Am letzten Seminartag konnten schließlich folgende Handlungsempfehlungen besprochen und verabschiedet werden:

  • Wir brauchen mehr Europäisches Denken bei Gewerkschaften – z.B. Rechtsberatung im Arbeitsland auch ohne Mitgliedschaft in diesem Land; Gewerkschaftsmitgliedschaft müsste mehr europäische Rechte/Hilfe auslösen. Der europäische Reisepass könnte Vorbild für einen europäischen Mitgliedsausweis sein.
  • Überprüfung der Rückkehrregelungen in Entsendeländern – hier werden klare Regelungen für den sozialen Dialog gebraucht.
  • Neben den Schutzbehörden müssten Gewerkschaften viel mehr Kontrolle ausüben und Missstände anprangern.
  • Beteiligung an dem Aufbau der Informationsplattformen und Blogs, um möglichst vielen Arbeitnehmer*innen Zugang zu qualifizierten Informationen zu ermöglichen; diese Informationsangebote müssen „einfach, klar und kostenlos“ sein - und natürlich handykompatibel.
  • Leistungen und Hilfe der Gewerkschaften müssten noch stärker an den Arbeitsplatz angebunden werden.
  • Intensive Überprüfung und Bewertung von Werkverträgen
  • Koordinierungsstellen für soziale Leistungen in Europa
  • Neben den Gewerkschaften muss auch die Rolle der Kirche angesprochen werden, die durch Niederlassung und Strukturen Hilfe, Beratung und Seelsorge bieten kann bei entsprechenden Stellenkontingenten, etwa der Betriebsseelsorge.
  • Die Europäische Arbeitsbehörde (European Labour Authority, ELA) muss stärker (in den sozialen Dialog) eingebunden werden – und Gewerkschaften sollten sich für eine Stärkung dieser Behörde einsetzen.
  • Gewerkschaft, Kirche und Verbände bieten Hilfe, aber wichtig ist auch, im Betrieb Beratung über den Betriebsrat anzubieten und Betriebsratsgründung zu unterstützen – hier wäre auch eine gezielte Kampagne in betroffenen Branchen, z.B. in der Fleischindustrie, sinnvoll.
  • Unterbindung von Firmengründungen, deren einziges Ziel es ist, Arbeitnehmerrechte auszuhöhlen
  • Andere Formen von Zusammenarbeit, wie Städtepartnerschaften, sollen genutzt werden, um den Dialog zu suchen.

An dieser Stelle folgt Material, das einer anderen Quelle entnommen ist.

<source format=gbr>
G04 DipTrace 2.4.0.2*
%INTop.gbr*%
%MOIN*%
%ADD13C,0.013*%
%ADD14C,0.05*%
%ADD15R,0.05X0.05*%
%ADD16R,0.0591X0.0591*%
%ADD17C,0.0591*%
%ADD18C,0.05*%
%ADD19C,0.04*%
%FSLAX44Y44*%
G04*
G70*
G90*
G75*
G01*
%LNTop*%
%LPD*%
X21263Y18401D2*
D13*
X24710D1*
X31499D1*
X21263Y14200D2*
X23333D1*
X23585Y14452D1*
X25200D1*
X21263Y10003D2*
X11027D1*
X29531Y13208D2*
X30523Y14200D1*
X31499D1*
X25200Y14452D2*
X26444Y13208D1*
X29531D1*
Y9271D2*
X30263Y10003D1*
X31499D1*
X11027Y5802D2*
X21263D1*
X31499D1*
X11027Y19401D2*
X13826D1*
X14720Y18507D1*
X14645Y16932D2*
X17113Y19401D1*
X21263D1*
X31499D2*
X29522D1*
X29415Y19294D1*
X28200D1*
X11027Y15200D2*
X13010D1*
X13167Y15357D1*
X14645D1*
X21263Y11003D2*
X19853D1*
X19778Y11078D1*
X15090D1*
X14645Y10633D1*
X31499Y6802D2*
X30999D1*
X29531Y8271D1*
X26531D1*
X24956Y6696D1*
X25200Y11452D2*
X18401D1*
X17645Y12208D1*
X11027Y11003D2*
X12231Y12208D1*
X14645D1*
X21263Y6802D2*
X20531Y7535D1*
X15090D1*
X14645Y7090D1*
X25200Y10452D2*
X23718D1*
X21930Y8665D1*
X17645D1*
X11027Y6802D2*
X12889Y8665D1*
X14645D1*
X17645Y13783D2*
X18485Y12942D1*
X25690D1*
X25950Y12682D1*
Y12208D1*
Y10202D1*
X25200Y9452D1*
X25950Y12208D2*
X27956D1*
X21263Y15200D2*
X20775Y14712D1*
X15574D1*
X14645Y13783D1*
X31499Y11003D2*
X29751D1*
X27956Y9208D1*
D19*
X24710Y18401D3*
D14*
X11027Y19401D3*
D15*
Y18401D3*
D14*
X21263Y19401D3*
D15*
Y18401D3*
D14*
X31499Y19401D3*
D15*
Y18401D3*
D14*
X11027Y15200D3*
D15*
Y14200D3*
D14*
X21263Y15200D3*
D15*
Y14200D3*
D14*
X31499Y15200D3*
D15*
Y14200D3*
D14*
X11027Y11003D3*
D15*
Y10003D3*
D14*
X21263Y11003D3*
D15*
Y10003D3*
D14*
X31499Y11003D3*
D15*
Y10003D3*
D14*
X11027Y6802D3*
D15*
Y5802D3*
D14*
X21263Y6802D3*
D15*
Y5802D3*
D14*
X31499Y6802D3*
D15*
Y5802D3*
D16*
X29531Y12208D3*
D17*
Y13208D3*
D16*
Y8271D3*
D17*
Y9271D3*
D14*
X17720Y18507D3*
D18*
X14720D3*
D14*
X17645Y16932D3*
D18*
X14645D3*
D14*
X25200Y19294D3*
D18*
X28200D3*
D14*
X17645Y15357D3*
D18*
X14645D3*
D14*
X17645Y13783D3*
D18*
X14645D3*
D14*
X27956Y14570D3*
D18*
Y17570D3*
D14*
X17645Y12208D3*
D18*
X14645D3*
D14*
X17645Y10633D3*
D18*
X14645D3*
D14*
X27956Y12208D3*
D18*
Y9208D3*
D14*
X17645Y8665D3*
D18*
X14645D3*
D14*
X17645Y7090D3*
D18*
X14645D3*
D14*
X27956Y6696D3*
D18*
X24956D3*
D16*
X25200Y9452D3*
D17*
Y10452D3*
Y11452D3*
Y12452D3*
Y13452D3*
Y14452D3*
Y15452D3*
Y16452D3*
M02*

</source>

  • Psychische Belastung von Wanderarbeit ist ein Fakt, aber leider fehlen hier Hilfsangebote. Dieser Missstand muss politisch diskutiert werden.
  • Arbeitsmigration auch im EZA-Netzwerk ansprechen (Eingabe in das Präsidium) und Mitglieder dazu animieren, dieses Thema weiter zu behandeln.

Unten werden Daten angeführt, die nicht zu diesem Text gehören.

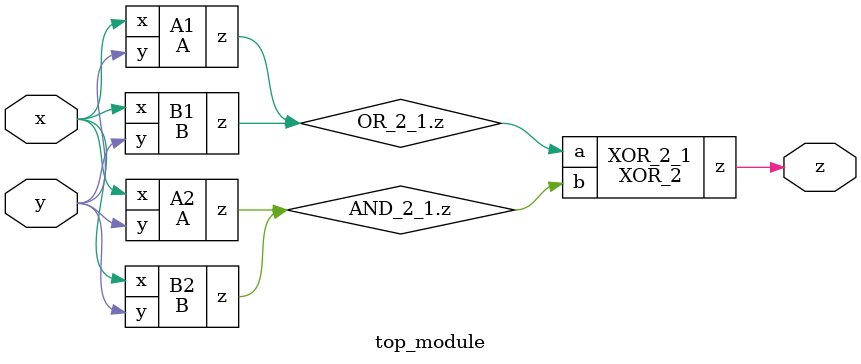
<source format=sv>
module A(
	input x,
	input y,
	output z);

	assign z = (x ^ y) & x;
	
endmodule
module B(
	input x,
	input y,
	output z);

	reg z;
	
	initial
	begin
		#0		z = 1'b1;
		#5		z = 1'b1;
		#10		z = 1'b1;
		#15		z = 1'b1;
		#20		z = 1'b1;
		#25		z = 1'b0;
		#30		z = 1'b0;
		#35		z = 1'b0;
		#40		z = 1'b0;
		#45		z = 1'b1;
		#50		z = 1'b1;
		#55		z = 1'b1;
		#60		z = 1'b0;
		#65		z = 1'b0;
		#70		z = 1'b1;
		#75		z = 1'b0;
		#80		z = 1'b0;
		#85		z = 1'b0;
		#90		z = 1'b0;
	end
	
	assign z = z;
	
endmodule
module XOR_2(
	input a,
	input b,
	output z);

	assign z = a ^ b;
	
endmodule
module OR_2(
	input a,
	input b,
	output z);

	assign z = a | b;
	
endmodule
module AND_2(
	input a,
	input b,
	output z);

	assign z = a & b;
	
endmodule
module top_module(
	input x,
	input y,
	output z);
	
	A A1(.x(x), .y(y), .z(OR_2_1.z));
	B B1(.x(x), .y(y), .z(OR_2_1.z));
	A A2(.x(x), .y(y), .z(AND_2_1.z));
	B B2(.x(x), .y(y), .z(AND_2_1.z));
	OR_2 OR_2_1(.a(A1.z), .b(B1.z), .z(XOR_2_1.a));
	AND_2 AND_2_1(.a(A2.z), .b(B2.z), .z(XOR_2_1.b));
	XOR_2 XOR_2_1(.a(OR_2_1.z), .b(AND_2_1.z), .z(z));
	
endmodule

</source>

  • Christliche Gewerkschaften müssten tatsächlich die Kirchen stärker einbinden, um Kontakte herzustellen und Netzwerke zu entwickeln.
  • Diskriminierung ist verboten – Geschlecht, Land … - dies muss auch für Wanderarbeiter/innen gelten.
  • Würdige Arbeitsplätze für alle ohne Grenzen - klare Forderung an Politik und Unternehmen
  • Bildungswerke nutzen, um Bildungsbausteine zu entwickeln, die allen zur Verfügung gestellt werden, um Hilfsangebote zu multiplizieren (Kooperation gewerkschaftlicher und z.B. kirchlicher Bildungswerke)
  • Medientransparenz muss deutlich gestärkt werden, um breitere Öffentlichkeit herzustellen.
  • Arbeitsgruppe von Politikern (MdEPs) organisieren mit den teilnehmenden Ländern, damit dieses Problem auf die politische Agenda kommt
  • Vermittlungsagenturen mit wirtschaftlichem Interesse sollten ersetzt werden durch selbstorganisierte oder auch kirchliche Agenturen, zum Beispiel www.carifair.de

Diese Aufzählung von Anregungen wird allen Teilnehmenden in Landessprache zur Verfügung gestellt und jede/r wird Teile davon im Rahmen seiner Möglichkeiten umsetzten. In sechs Monaten soll eine erneute Abfrage über bisherige Umsetzungsschritte erfolgen.

Teile der Veranstaltung wurden öffentlichkeitswirksam auf der Facebookseite des Nell-Breuning-Hauses dokumentiert, auch Videointerviews mit den Referenten/innen, zu einigen Beiträgen wurden dort bisher 7.000 User/innen erreicht.